Fiction Review
Wandering Souls in Paradise Lost
By Hélène Rioux, translated by Jonathan Kaplansky
Toronto, ON: Cormorant Books, 2010
354 pp. $21.00
Those of us living in Eastern Canada know the cruelty and bleakness of spring days – the paradoxical snow days and blustering winds in the season of supposed rebirth. So it’s only apt that spring equinox in Montreal serves as the opening scene of Hélène Rioux’s Wandering Souls in Paradise Lost, where modern-day narratives of loss, darker desires and survival intersect with history’s own dark moments.
Each chapter is devoted to a different character in their separate locale (though Montreal’s various neighbourhoods – namely, Outremont and Little Italy – appear a few times throughout), stuck in their own version of hell. The novel begins with an ex-exotic dancer who is reluctantly working at a diner frequented by cab drivers. Other characters have more prestige, but are just as miserable, like a recently retired and divorced literature professor, whose yearning for companionship brings him out of his Montreal home to a sunny Cabarete in Dominican Republic. There’s also a renowned psychologist, who ironically did not foresee her daughter’s dark psychological problems that caused her to run away.
At first glance, the characters seem to have little or no connection to each other, until Rioux surreptitiously reveals how the characters’ lives are intertwined with one another (Each epigraph that begins the chapter comes from other chapters, also reinforcing this notion). The connection may be as loose as an overlapping song on the radio, or sharing a mutual acquaintance or a family member. As the novel carefully unravels the inter-connectedness of the solitary characters, Rioux seems to hint that even the darkest pit of loneliness is a shared burden.
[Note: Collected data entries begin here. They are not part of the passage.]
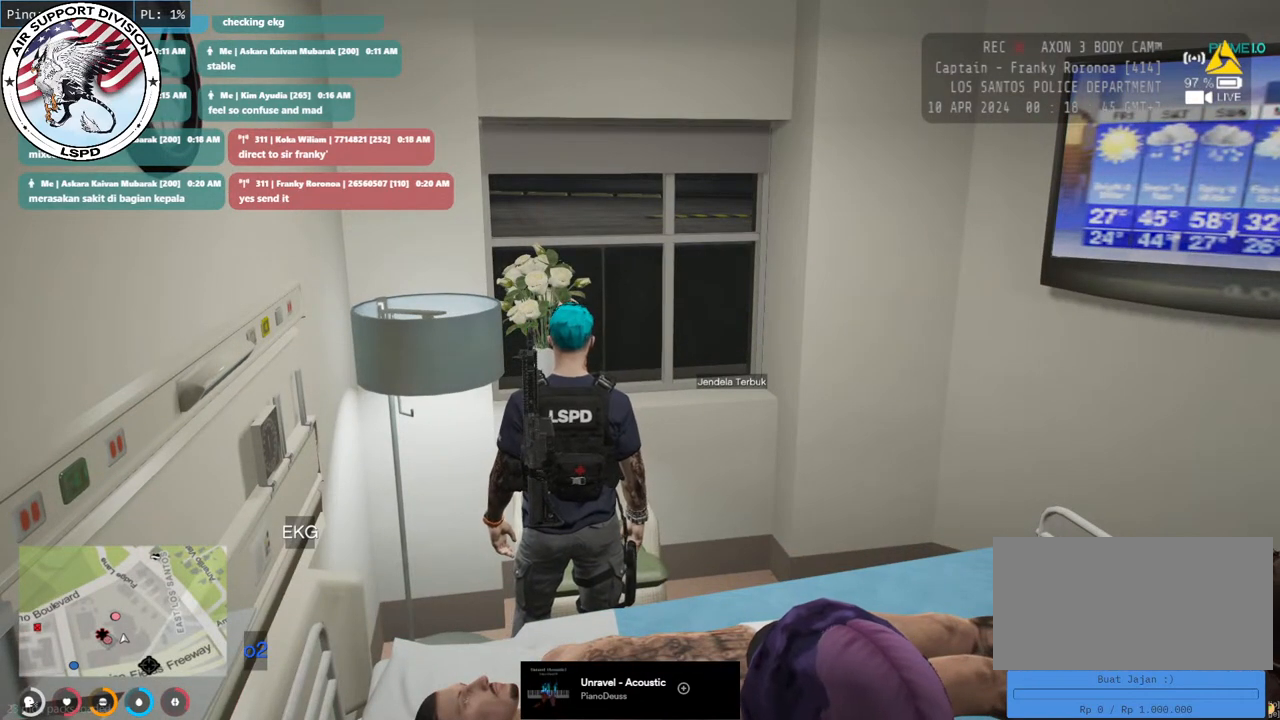
{"keys": [], "mouse": [], "events": [[133, "s", "up"]]}
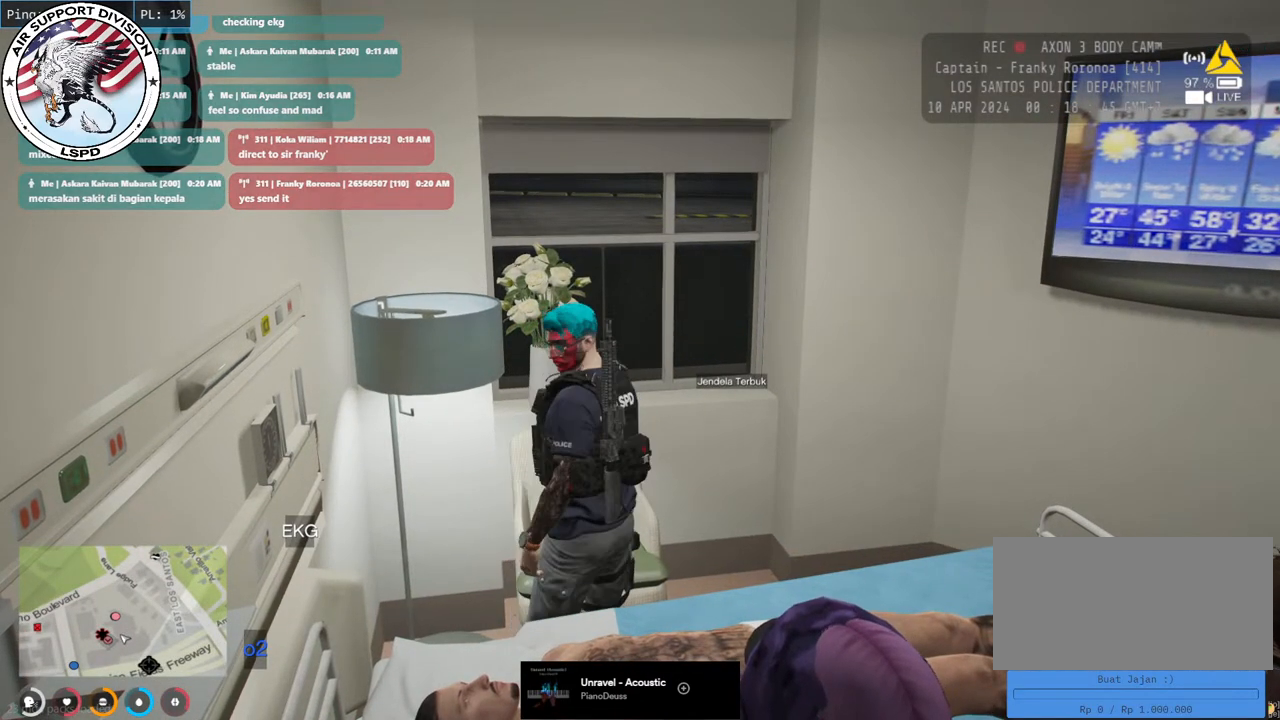
{"keys": [], "mouse": [], "events": []}
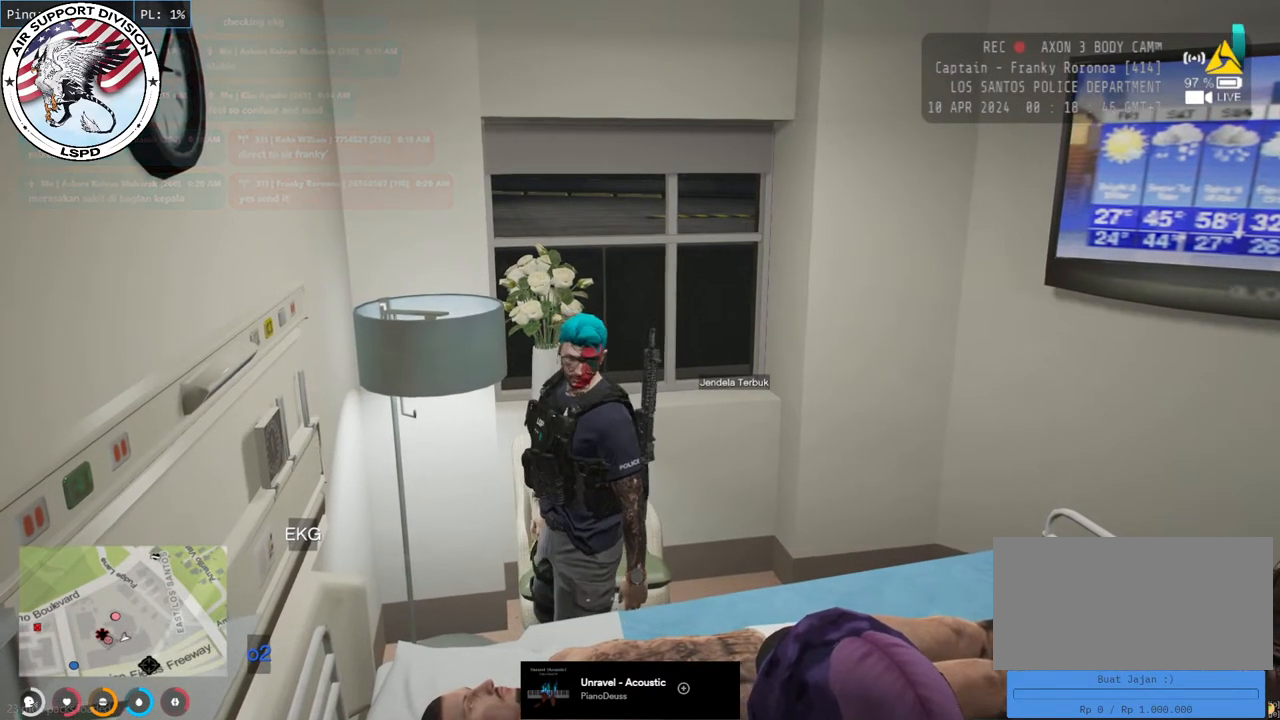
{"keys": [], "mouse": [], "events": []}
Dante and Milton are frequently invoked, and are always incorporated somehow into each character’s life to create yet another kind of connection. If scholars or writers are not invoking The Divine Comedy or Paradise Lost directly on the page, shadowy legacies of the literary giants can be found in names of establishments like the Sol Paradiso hotel, The Lost Paradise Restaurant, or The End of the World diner. Some invoke the famous authors and their characters in their very being with names like John Paradis and Beatrice.
Just as Paradise Lost focuses on the sinful apple as metaphor for humankind’s desire, Wandering Souls also spends a good portion of the novel dedicated to food. Rioux is a master of describing the sumptuous delights of crisp greens, warm goat cheese, and sweet pastries. And just as Eve’s – and eventually Adam’s – succumbing to the apple awakens the turmoil that gets them shunned from their own paradise, some characters in Rioux’s universe also face a new dimension of unhappiness followed by their gastronomic consumptions. This is the most evident in Andy, an epicurean film critic, who enjoys a too-rich meal in New York City’s fine French restaurant, only to watch his mother seduce his love interest.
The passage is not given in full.